This morning, our opening keynote was from SAP’s other co-CEO, Jim Snabe. He started with a bit about competitive advantage and adaptation to changing conditions, illustrated with the fact that Sumatran tigers have evolved webbed feet so that they can chase their prey into water: evolution and even extinction in business is not much different from that in the natural world, it just happens at a much faster pace. In business, we have both gradual evolution through continuous improvement, and quantum leaps caused primarily by the introduction of disruptive technology. Snabe positions HANA as being one of those disruptive technologies.
Ron Dennis, chairman of McLaren Group, joined Snabe to talk about how they’re using HANA to gather, analyze and visualize data from their cars during Formula 1 races: 6.5 billion data points per car per race. We saw a prototype dashboard for visualizing that data, and heard how the data is used to make predictions and optimize performance during the race.

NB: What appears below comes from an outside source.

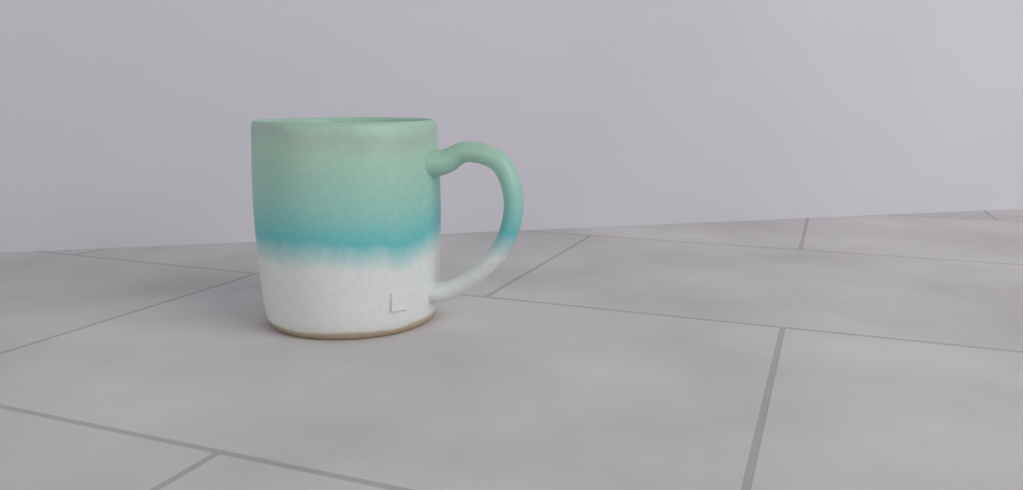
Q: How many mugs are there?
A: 1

Your processes probably don’t generate 6.5B events per instance, but in-flight optimization is something that’s beyond the capabilities of many organizations unless they use big data and predictive analytics. Integrating this functionality into process management may well be what allows the large vendors such as SAP and IBM to regain the BPM innovation advantage over some of the smaller and more nimble vendors. Survival of the fittest, indeed.

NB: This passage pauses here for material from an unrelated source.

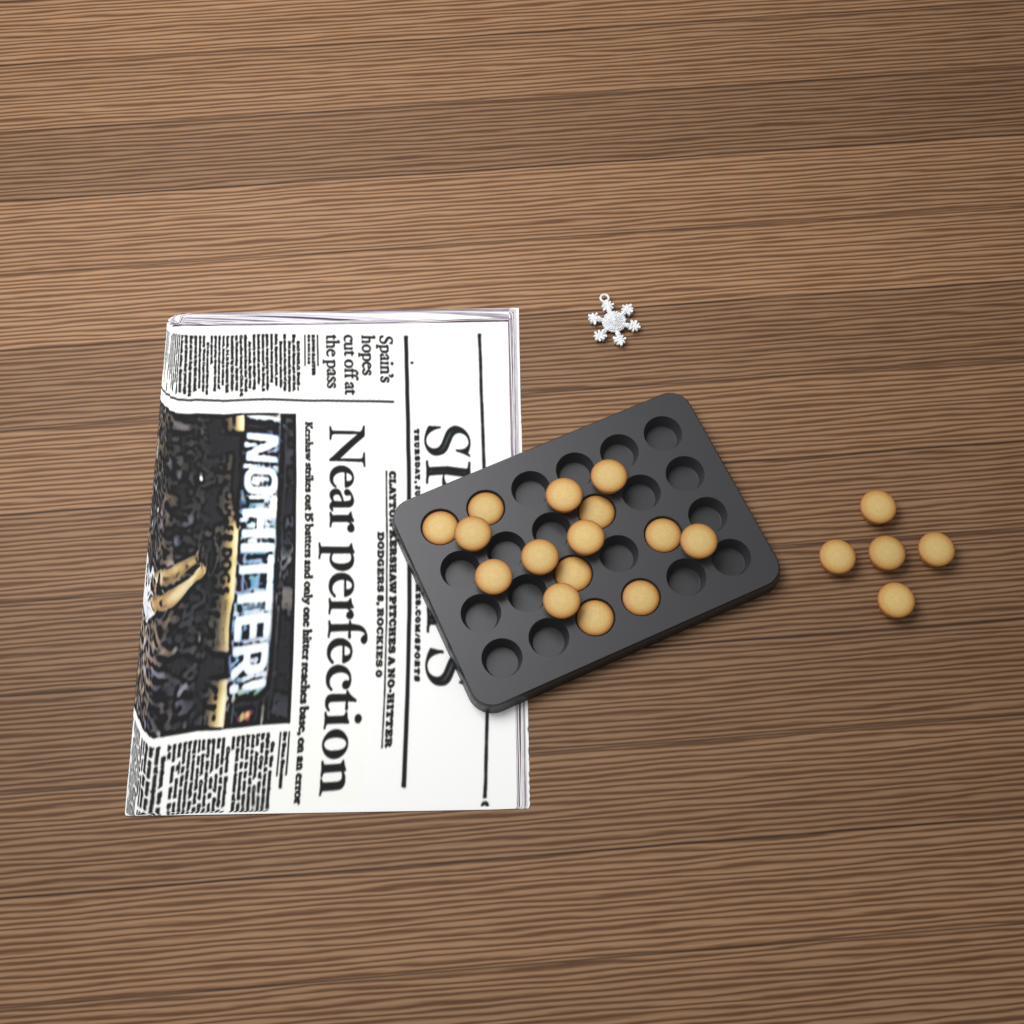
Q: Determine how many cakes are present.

Snabe talked about other applications for HANA, such as in healthcare, where big data allows for comprehensive individual DNA analysis and disease prevention, before returning to the idea of using it for realtime business optimization that allows organizations to adapt and thrive. SAP is pushing all of their products onto HANA as the database platform, first providing data warehousing capabilities, SuccessFactors and now their Business Suite on HANA for greatly improved performance due to in-memory processing. They’ve opened up the platform so that other companies can develop applications on HANA, which will help to drive it into vertical industries. Interestingly, Snabe made the point that having realtime in-memory processing not only makes things faster, it also makes applications less complex, since some of the complexity in code is due to disk and processing latency. They have 1,500 customers on HANA now, and that number is growing fast.

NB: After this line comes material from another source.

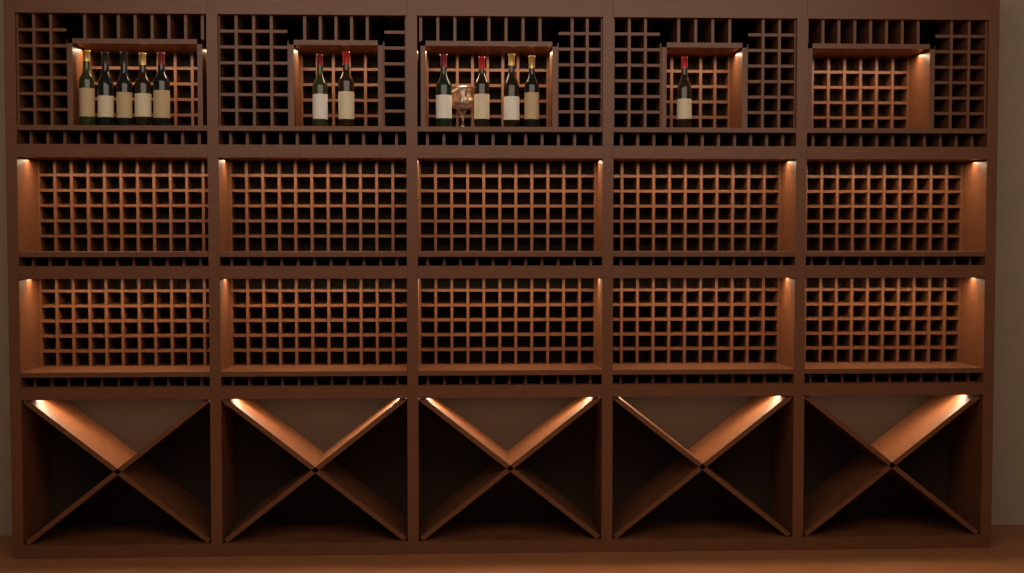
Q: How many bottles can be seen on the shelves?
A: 12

HANA and in-memory processing was just one of the three “quantum leaps” that SAP has been effecting during the last three years; the second is having everything available in the cloud. Just as in-memory processing is about increasing speed and reducing complexity, so is cloud, except that it is about increasing speed and reducing complexity of IT implementations. In the three years that they’ve been at it, and including their SuccessFactors and Ariba acquisitions, they’ve gained 29 million users in the cloud. He was joined by executives from PepsiCo, Timken and Nespresso to talk about their transition to cloud, which included SuccessFactors for cloud-based performance management and HR across their global operations, and CRM in the cloud.
Combining their HANA and cloud initiatives, SAP launched HANA Enterprise Cloud last week, with HANA running on SAP’s infrastructure, which will allow organizations to run all of their SAP applications in the cloud, with the resulting benefits of elasticity and availability. I have a more detailed briefing on HANA Enterprise Cloud this afternoon
Their third quantum leap in the past three years is user experience, culminating in today’s launch of Fiori, a new user interface that brings the aesthetic of consumer UI — including mobile interfaces — to enterprise software. We’ll be hearing more about this in tomorrow’s keynote with Vishal Sikka.
By the way, you can watch the keynotes live and replays of many sessions here; I confess to have watched this morning’s keynote online from my hotel room in order to have reliable wifi to research while I watched and wrote this post.